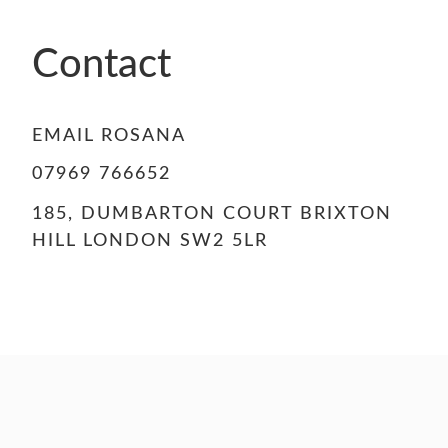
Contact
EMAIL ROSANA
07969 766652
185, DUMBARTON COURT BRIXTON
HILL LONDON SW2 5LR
---
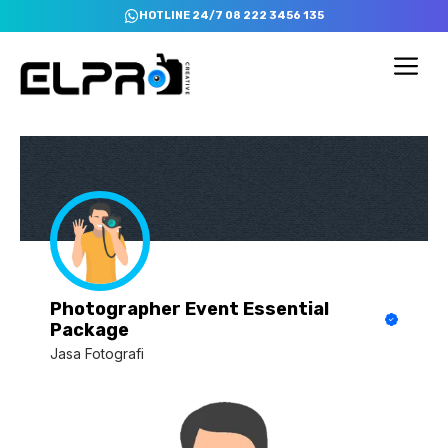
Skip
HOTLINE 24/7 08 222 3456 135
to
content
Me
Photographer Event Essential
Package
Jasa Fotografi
* * *
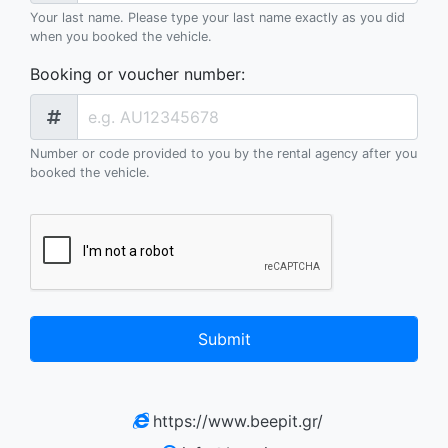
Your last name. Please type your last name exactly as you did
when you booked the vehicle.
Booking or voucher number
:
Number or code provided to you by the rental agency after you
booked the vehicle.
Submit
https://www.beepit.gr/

#### Task item:
Show every line of the entries above where the word "booked" occurs.

#### Problem solution:
when you booked the vehicle.
booked the vehicle.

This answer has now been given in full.